### Source information
---+---

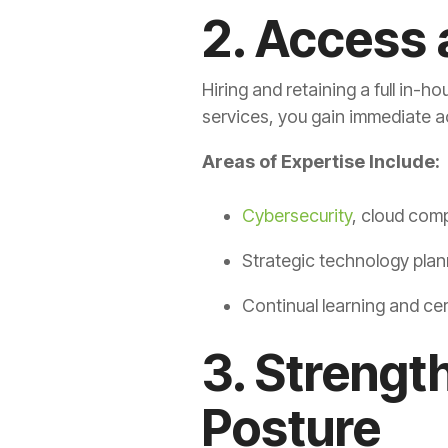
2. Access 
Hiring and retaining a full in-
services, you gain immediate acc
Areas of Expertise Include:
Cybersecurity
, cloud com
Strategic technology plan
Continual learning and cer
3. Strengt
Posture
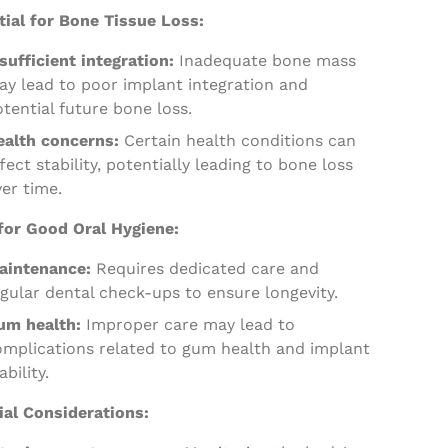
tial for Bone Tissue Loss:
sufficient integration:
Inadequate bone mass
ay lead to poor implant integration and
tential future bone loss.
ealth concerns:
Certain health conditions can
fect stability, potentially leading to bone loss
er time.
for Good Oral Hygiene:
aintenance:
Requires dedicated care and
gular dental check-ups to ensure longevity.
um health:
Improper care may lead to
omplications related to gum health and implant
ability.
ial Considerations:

---+---

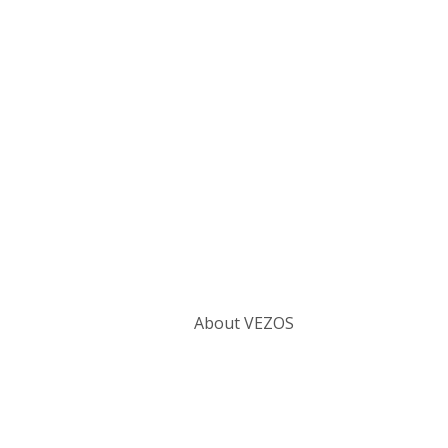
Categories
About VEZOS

---+---

### Assignment
Return each line from the records that includes the word "implant".

### Written answer
ay lead to poor implant integration and
omplications related to gum health and implant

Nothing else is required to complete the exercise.